━━━━━ Records for the task

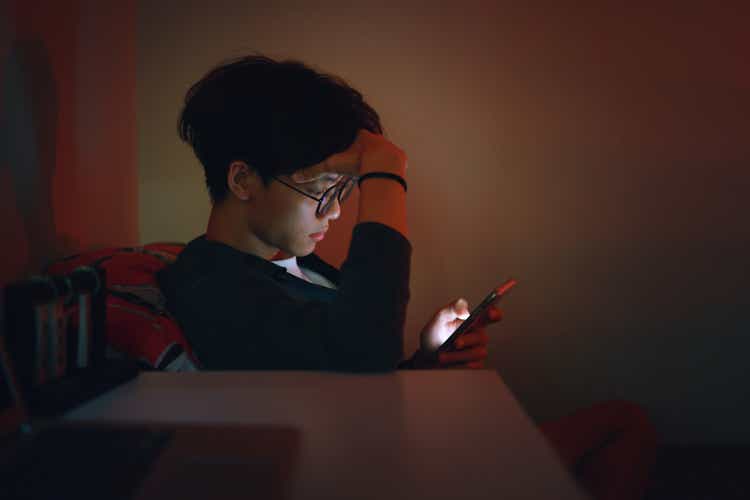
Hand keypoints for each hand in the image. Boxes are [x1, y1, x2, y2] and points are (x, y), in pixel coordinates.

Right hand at [291, 129, 406, 182]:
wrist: (383, 163)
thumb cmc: (356, 160)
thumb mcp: (332, 165)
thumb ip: (314, 171)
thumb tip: (295, 177)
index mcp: (358, 134)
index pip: (351, 133)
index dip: (346, 140)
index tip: (345, 147)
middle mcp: (374, 137)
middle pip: (366, 141)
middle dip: (363, 148)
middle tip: (357, 157)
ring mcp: (387, 145)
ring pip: (380, 150)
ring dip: (376, 156)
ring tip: (370, 165)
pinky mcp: (398, 156)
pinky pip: (392, 159)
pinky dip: (388, 164)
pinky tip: (384, 170)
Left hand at [417, 298, 502, 368]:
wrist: (428, 353)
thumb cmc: (437, 332)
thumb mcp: (440, 317)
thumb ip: (452, 309)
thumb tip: (463, 309)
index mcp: (475, 320)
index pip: (490, 315)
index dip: (495, 313)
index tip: (490, 313)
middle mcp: (479, 336)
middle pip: (482, 337)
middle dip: (468, 340)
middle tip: (456, 343)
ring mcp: (478, 351)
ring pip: (477, 353)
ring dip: (458, 355)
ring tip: (441, 356)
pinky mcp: (474, 365)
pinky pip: (472, 367)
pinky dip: (459, 365)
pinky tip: (449, 365)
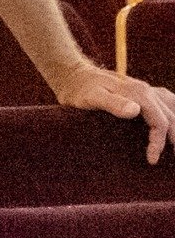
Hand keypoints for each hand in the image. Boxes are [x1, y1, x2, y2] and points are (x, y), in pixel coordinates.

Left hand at [52, 60, 174, 163]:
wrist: (72, 75)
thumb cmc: (80, 89)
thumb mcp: (92, 97)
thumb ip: (112, 103)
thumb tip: (135, 110)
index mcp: (140, 93)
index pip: (160, 123)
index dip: (159, 143)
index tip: (151, 160)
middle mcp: (146, 90)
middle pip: (171, 118)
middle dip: (174, 140)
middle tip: (171, 162)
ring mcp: (145, 90)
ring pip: (173, 108)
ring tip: (174, 146)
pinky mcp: (141, 92)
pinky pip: (166, 102)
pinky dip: (173, 112)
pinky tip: (172, 121)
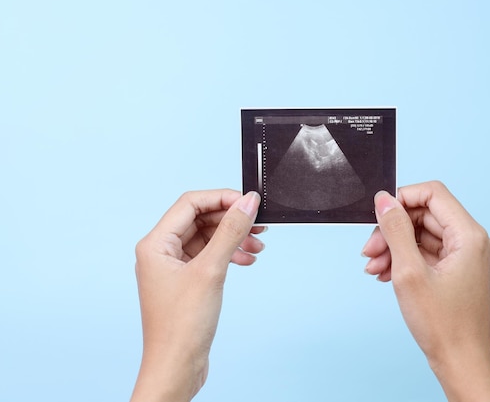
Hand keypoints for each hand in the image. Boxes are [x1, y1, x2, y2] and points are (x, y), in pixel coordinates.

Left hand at [130, 190, 264, 401]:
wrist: (177, 367)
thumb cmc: (181, 327)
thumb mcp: (211, 270)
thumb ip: (230, 232)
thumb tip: (246, 203)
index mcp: (155, 244)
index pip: (190, 204)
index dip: (221, 198)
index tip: (247, 201)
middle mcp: (161, 252)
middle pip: (200, 219)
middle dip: (231, 219)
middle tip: (258, 222)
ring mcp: (173, 267)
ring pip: (207, 238)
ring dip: (233, 238)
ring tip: (257, 244)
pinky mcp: (186, 281)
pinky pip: (210, 256)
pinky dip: (229, 254)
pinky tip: (246, 259)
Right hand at [362, 181, 489, 401]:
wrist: (461, 363)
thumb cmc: (443, 325)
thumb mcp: (409, 272)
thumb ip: (395, 231)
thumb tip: (384, 201)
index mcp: (468, 235)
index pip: (433, 193)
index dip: (402, 198)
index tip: (378, 215)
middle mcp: (470, 241)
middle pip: (424, 215)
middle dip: (392, 230)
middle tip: (369, 251)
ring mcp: (463, 257)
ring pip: (421, 235)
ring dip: (394, 247)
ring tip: (373, 268)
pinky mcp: (455, 271)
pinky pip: (425, 253)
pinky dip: (403, 260)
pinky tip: (384, 275)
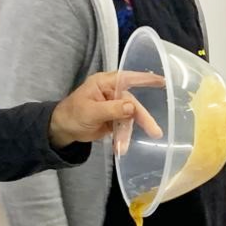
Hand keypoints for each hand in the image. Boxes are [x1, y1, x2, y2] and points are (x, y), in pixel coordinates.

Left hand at [48, 71, 163, 148]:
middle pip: (132, 104)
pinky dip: (122, 137)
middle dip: (142, 118)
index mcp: (105, 83)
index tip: (162, 81)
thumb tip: (132, 107)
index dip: (145, 79)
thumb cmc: (72, 114)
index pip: (128, 78)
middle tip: (155, 132)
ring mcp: (114, 106)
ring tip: (122, 147)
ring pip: (130, 118)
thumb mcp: (90, 112)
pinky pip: (124, 127)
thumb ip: (112, 109)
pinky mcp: (114, 119)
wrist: (62, 130)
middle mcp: (112, 92)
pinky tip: (119, 148)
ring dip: (127, 133)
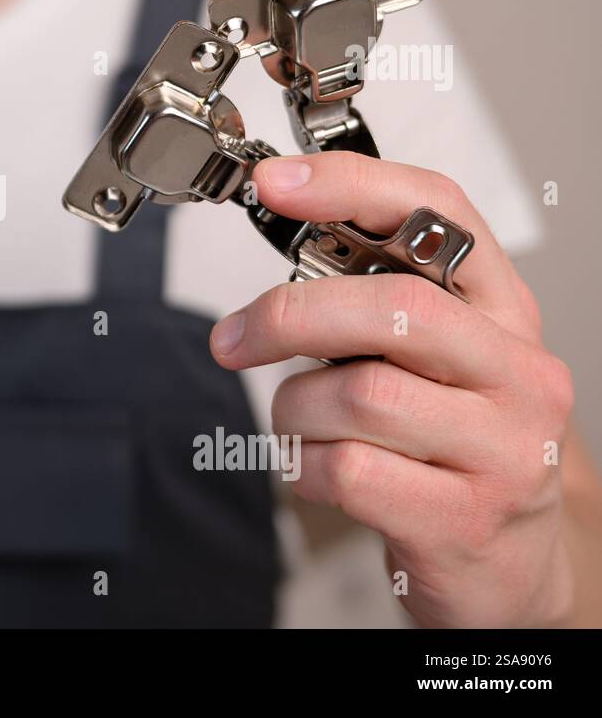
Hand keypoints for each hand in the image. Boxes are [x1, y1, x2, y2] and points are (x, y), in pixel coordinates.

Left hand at [210, 152, 573, 626]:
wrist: (508, 568)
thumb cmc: (451, 448)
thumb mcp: (432, 362)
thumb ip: (374, 304)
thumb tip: (283, 247)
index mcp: (503, 312)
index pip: (438, 214)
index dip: (351, 185)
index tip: (275, 183)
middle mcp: (518, 371)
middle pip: (392, 307)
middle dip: (288, 317)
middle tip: (233, 339)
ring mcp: (503, 448)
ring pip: (358, 396)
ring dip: (296, 411)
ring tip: (300, 426)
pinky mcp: (465, 517)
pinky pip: (347, 470)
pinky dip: (304, 467)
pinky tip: (317, 470)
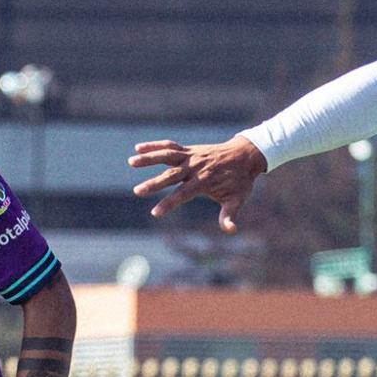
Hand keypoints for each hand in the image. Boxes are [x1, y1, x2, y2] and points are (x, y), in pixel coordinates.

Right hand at [129, 134, 267, 232]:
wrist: (245, 155)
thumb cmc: (240, 181)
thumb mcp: (238, 199)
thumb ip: (229, 216)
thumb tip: (230, 230)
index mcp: (204, 181)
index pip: (183, 194)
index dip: (169, 203)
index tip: (155, 213)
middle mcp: (195, 167)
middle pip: (171, 176)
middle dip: (154, 183)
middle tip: (137, 191)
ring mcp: (191, 157)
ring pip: (167, 156)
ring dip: (149, 158)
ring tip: (131, 162)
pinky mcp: (189, 150)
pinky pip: (170, 146)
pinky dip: (155, 146)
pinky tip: (138, 148)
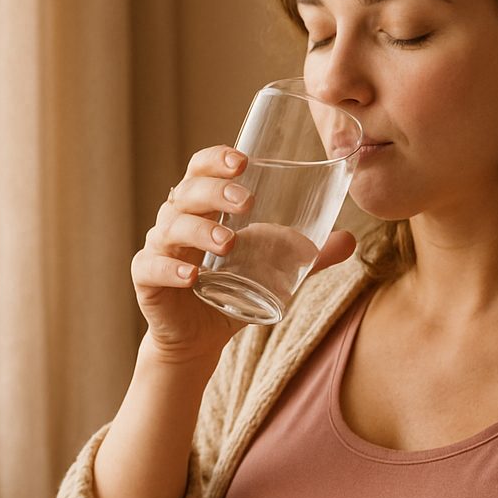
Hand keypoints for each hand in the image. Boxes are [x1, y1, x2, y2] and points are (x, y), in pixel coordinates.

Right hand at [134, 144, 356, 366]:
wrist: (200, 338)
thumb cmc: (232, 291)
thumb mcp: (273, 272)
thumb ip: (307, 256)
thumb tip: (350, 239)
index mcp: (202, 208)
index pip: (201, 169)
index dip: (216, 160)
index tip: (242, 160)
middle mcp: (175, 221)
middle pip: (187, 192)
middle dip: (216, 192)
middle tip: (247, 201)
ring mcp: (158, 249)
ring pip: (171, 227)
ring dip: (200, 230)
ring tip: (228, 242)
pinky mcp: (147, 280)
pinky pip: (152, 268)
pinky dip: (171, 270)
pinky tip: (193, 275)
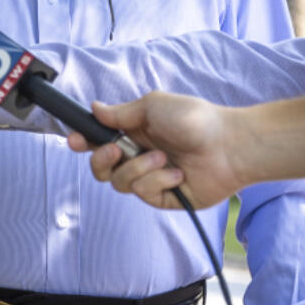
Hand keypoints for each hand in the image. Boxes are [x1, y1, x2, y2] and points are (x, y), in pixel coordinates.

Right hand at [65, 92, 242, 209]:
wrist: (229, 146)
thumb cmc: (195, 120)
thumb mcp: (153, 106)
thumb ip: (121, 113)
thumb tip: (94, 108)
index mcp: (133, 133)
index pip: (98, 141)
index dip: (82, 142)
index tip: (75, 140)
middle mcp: (138, 156)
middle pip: (101, 168)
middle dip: (102, 161)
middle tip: (116, 151)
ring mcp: (150, 178)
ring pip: (119, 183)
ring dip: (139, 169)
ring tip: (164, 158)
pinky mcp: (164, 198)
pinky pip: (143, 194)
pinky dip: (158, 181)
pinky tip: (178, 174)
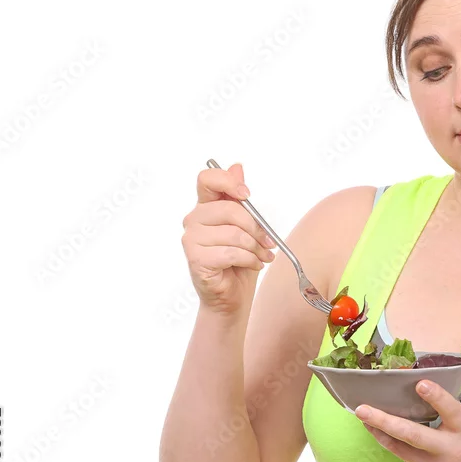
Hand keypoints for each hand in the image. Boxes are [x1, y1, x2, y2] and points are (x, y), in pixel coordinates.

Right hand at [181, 162, 277, 315]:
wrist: (232, 295)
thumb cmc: (239, 260)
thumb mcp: (247, 226)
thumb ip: (240, 199)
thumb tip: (237, 167)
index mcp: (206, 206)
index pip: (207, 179)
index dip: (228, 182)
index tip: (247, 195)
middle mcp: (194, 219)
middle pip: (229, 209)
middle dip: (256, 228)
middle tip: (269, 242)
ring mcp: (191, 239)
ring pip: (234, 234)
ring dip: (256, 248)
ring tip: (262, 256)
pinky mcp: (195, 259)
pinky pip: (231, 253)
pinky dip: (250, 260)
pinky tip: (253, 265)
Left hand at [355, 379, 460, 461]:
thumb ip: (449, 414)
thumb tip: (421, 394)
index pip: (450, 410)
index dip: (436, 396)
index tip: (420, 383)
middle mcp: (449, 451)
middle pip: (413, 435)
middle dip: (384, 421)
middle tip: (362, 409)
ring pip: (402, 451)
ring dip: (382, 435)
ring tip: (366, 420)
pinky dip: (397, 448)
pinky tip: (386, 437)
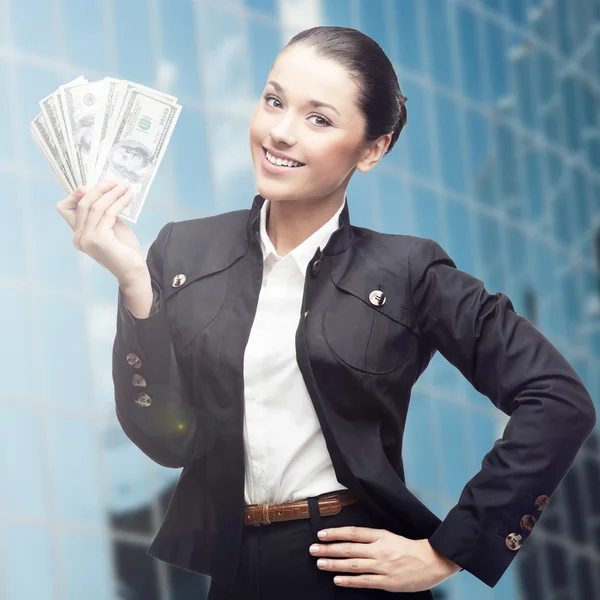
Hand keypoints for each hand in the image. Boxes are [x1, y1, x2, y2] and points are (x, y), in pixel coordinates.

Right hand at [56, 180, 147, 287]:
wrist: (134, 271)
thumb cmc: (123, 249)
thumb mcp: (110, 226)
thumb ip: (102, 212)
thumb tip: (97, 189)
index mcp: (77, 235)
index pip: (65, 208)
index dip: (74, 195)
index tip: (90, 185)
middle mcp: (78, 238)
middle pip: (83, 203)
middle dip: (100, 189)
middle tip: (117, 181)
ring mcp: (87, 239)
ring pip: (96, 206)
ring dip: (112, 193)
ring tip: (125, 186)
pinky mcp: (99, 240)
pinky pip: (109, 213)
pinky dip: (119, 201)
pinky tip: (128, 196)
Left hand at [308, 526, 461, 592]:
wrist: (432, 561)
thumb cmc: (410, 548)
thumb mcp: (390, 536)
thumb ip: (372, 538)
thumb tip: (350, 539)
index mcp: (380, 535)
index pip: (353, 532)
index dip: (336, 533)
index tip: (321, 534)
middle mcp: (379, 549)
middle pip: (349, 548)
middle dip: (329, 548)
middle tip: (313, 549)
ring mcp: (382, 566)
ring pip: (353, 564)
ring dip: (334, 564)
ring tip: (320, 563)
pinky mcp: (387, 582)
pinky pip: (364, 581)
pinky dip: (349, 580)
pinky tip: (337, 580)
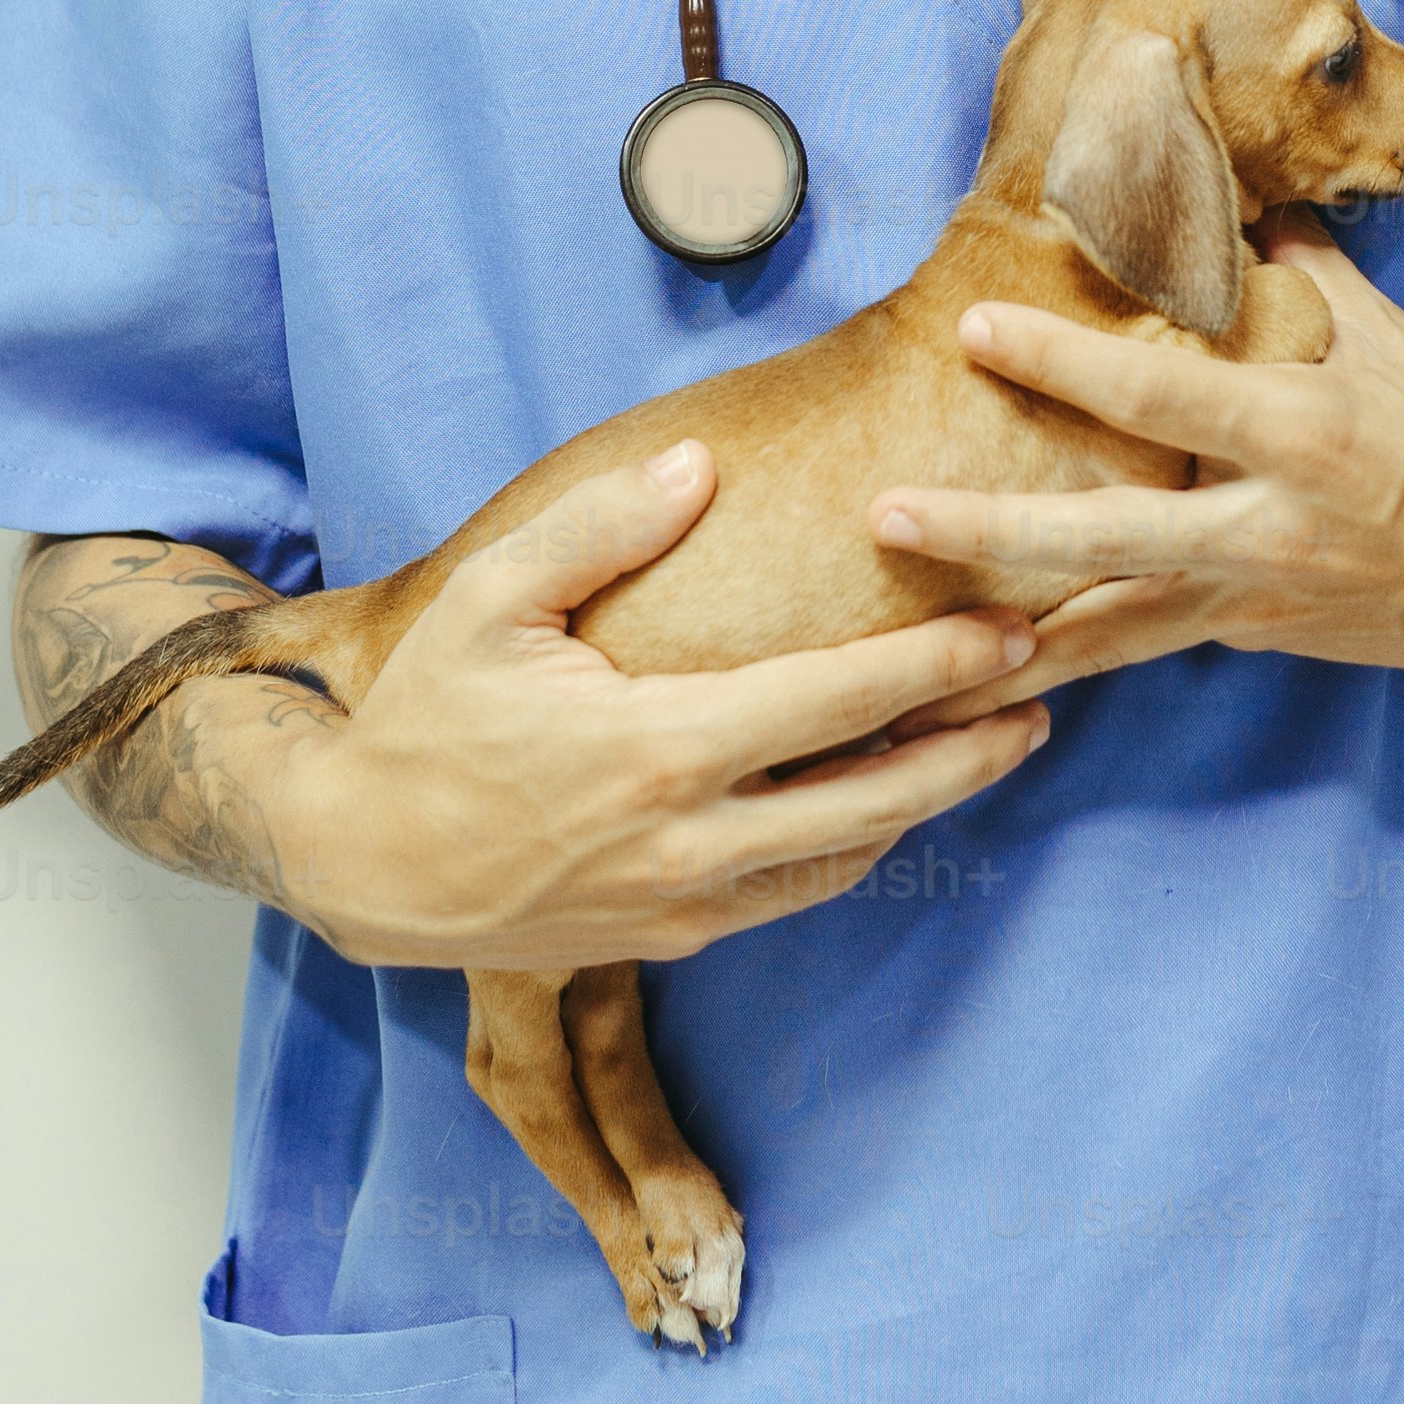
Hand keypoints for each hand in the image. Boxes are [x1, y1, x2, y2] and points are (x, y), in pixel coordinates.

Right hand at [277, 442, 1049, 972]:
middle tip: (1045, 695)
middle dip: (973, 744)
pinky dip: (857, 843)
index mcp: (660, 748)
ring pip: (848, 852)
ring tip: (993, 744)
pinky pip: (796, 890)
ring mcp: (687, 900)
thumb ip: (601, 527)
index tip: (1010, 630)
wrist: (358, 865)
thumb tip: (702, 466)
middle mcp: (691, 838)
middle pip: (878, 794)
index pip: (836, 702)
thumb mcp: (492, 601)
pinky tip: (890, 801)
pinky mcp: (674, 938)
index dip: (936, 666)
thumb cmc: (424, 720)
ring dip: (928, 799)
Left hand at [871, 217, 1403, 685]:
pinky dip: (1061, 668)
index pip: (1164, 395)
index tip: (974, 327)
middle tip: (888, 513)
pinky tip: (976, 692)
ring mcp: (1255, 597)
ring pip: (1110, 624)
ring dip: (1005, 636)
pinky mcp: (1247, 636)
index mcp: (1305, 433)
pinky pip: (1139, 649)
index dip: (1065, 361)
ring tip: (905, 650)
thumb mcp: (1383, 340)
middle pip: (1109, 538)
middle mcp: (1270, 526)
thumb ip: (1294, 268)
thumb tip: (1230, 187)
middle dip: (992, 534)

━━━━━━━━━━

== Work instructions ==
Nothing but the lines from the one with "ring dip: (233, 238)" up to and including the one with "middle dip: (142, 118)" should be printed, exactly as they read above. Please keep the pictures out.

== Result of the task ==
ring dip: (233, 238)
ring tip: (257, 244)
pinky mcp: (186, 281)
pinky pip: (210, 256)
pinky dip: (229, 254)
pinky tip: (246, 259)
Right hand at [362, 181, 489, 401]:
wrist: (461, 363)
thumb cmc: (443, 325)
thumb mcp: (409, 272)
thumb ip: (395, 231)
thumb tip: (384, 201)
index mcp: (468, 235)
index pip: (433, 193)
index dip: (402, 198)
index tip: (378, 215)
middle mcp: (470, 241)
middle pip: (424, 215)
middle dip: (392, 230)
middle tip: (369, 251)
ring mcp: (463, 257)
ring pip: (421, 235)
ring dip: (394, 247)
ring tip: (373, 268)
pinky mcp: (455, 271)
pinky pip: (425, 253)
pinky dip: (403, 260)
pinky tip: (384, 275)
Hand keypoints for each hand in the image. Boxes are [x1, y1, x2, y2] and points are (x, y), in pixel coordinates.

Left hand at [48, 71, 163, 148]:
middle pip: (132, 104)
pinky dip: (122, 137)
middle dip: (142, 118)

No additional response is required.